1. Pitted dates filled with smooth peanut butter, tahini or seed butter, then sprinkled with fine salt crystals and a touch of grated chocolate;
2. Pitted dates drizzled with Tamarind Sauce, then sprinkled with lime juice;
3. Stuffed with cashew cheese, see recipe (Appetisers), then sprinkled with cinnamon;
4. Pitted dates filled with almond cheese, see recipe (Appetisers), balsamic glaze and finely chopped thyme;
5. Pitted dates filled with marzipan, topped with crushed pistachios, and a pinch of cardamom powder;
6. Date Comfit (see recipe below) spooned over raw cauliflower florets, garnished with finely chopped basil;
7. Pre-soaked, pitted dates dusted with cumin;
8. Baked dates (see recipe below) with walnut topping;
9. Date cocktail smoothies into a short tumbler of Cointreau, vodka, gin, rum, or brandy. Replace olives or lemon wedges in a Martini with a pitted date.

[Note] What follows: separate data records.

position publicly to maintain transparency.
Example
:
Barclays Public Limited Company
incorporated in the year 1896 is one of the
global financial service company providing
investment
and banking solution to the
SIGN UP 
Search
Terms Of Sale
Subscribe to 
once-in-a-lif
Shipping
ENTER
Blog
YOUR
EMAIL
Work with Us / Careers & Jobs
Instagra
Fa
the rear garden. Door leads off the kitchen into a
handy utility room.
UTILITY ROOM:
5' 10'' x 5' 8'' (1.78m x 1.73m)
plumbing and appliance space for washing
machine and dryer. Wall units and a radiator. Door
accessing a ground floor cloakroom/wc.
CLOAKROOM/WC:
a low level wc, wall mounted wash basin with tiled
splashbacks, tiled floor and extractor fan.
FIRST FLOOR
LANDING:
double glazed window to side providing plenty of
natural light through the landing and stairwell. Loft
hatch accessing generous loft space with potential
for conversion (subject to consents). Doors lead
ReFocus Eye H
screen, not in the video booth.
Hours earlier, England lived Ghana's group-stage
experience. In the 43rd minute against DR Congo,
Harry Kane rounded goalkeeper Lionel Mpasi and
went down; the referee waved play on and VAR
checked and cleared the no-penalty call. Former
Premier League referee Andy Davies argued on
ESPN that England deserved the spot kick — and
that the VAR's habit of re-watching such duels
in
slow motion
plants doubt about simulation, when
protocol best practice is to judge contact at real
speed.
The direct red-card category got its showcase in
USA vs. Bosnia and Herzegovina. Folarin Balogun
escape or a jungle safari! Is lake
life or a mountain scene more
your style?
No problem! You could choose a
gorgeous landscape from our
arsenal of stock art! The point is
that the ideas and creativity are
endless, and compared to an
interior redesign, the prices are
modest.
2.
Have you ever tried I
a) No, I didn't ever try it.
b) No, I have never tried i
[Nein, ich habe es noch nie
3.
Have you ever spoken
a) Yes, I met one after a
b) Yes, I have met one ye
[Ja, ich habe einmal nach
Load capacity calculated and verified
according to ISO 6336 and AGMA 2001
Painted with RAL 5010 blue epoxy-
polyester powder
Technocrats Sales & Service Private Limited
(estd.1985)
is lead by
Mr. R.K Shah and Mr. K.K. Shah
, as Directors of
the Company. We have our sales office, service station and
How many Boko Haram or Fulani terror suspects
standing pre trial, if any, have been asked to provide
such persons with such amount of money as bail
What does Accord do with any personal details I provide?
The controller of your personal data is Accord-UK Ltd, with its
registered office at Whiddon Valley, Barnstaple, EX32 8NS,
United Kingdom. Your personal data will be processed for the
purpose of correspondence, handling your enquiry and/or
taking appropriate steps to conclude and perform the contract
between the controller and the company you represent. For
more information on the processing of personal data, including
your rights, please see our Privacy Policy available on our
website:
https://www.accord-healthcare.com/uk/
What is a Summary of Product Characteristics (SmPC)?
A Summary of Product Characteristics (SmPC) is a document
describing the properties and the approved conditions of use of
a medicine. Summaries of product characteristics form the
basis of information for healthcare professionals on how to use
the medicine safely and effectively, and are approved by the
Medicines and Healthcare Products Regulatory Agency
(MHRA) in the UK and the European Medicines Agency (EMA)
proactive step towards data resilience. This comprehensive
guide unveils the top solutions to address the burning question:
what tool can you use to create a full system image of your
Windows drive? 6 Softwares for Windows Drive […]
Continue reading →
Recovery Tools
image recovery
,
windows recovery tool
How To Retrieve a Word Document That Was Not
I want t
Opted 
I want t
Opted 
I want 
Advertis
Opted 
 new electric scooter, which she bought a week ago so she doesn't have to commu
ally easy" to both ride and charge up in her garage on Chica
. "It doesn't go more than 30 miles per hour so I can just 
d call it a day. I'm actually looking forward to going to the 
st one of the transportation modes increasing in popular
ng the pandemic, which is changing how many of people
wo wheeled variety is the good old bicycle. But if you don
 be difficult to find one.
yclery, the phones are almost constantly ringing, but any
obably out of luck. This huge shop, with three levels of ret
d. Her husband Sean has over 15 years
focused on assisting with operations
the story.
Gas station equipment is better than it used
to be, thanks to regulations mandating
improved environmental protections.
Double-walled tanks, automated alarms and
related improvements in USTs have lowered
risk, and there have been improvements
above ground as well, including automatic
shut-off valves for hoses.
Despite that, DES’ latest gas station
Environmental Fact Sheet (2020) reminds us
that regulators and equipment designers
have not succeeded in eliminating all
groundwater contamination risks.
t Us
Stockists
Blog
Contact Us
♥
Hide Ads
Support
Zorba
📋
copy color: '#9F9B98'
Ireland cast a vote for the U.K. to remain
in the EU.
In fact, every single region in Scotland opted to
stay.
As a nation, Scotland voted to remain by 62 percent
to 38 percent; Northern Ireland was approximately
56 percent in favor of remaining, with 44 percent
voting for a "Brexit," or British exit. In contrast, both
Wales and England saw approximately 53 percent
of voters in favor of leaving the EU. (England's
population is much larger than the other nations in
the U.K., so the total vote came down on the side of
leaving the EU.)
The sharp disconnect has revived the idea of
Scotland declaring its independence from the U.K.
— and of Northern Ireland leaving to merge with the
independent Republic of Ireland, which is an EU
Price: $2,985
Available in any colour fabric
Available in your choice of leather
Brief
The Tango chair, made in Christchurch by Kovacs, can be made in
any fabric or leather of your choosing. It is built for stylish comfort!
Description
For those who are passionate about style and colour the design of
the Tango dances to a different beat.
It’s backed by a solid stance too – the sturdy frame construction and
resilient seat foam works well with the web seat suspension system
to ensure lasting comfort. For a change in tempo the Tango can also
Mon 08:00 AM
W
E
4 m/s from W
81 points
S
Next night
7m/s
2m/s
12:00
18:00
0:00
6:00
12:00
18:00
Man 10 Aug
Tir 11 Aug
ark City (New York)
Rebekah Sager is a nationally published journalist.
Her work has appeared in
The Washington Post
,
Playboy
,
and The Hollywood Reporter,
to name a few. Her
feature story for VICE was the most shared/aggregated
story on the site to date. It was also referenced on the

10. Short tumblers containing a starter drink consisting of pre-soaked dates, bananas, smooth peanut butter, and almond milk blended until smooth
Baked Dates with Walnuts Recipe;
About 2 cups of pitted dates
almond cream (recipe page 32) to fill pitted dates
½ cup of finely chopped walnuts
1 dessertspoon of finely chopped fresh sage
½ cup of mandarin or orange juice
2 tablespoons refined coconut oil
1 teaspoon of mace
¼ cup Maple syrup
salt to taste
Soak the dates in hot water for an hour. Separately combine all other ingredients except the salt and put aside. Drain the dates and dry well, inside and out. I use a hair dryer. Cover a baking tray with baking paper. Fill the pit cavity generously with almond cheese. Arrange the cheese side up on the prepared tray. Spoon the mixed ingredients over the dates. Bake in a moderate oven for 15 minutes before serving. Drizzle maple syrup over the dates and sprinkle with salt.
Date Comfit Recipe;
2 cups of pitted dates
3 cups of water
1 dessertspoon of garlic powder
2 tablespoons of olive oil
2 tablespoons of coconut sugar
1 cup of lemon juice
1 teaspoon coriander powder
salt and pepper to taste
Soak the dates overnight in 3 cups of water; do not rinse, but transfer the dates and water to a saucepan over low heat. Add everything except the coriander, salt, and pepper. Stirring constantly, simmer until it is mush, squashing the dates with a spoon to help this. Remove from the heat, cool, then blend until smooth. Add coriander, salt and pepper to taste. Do not be afraid to add a little too much salt.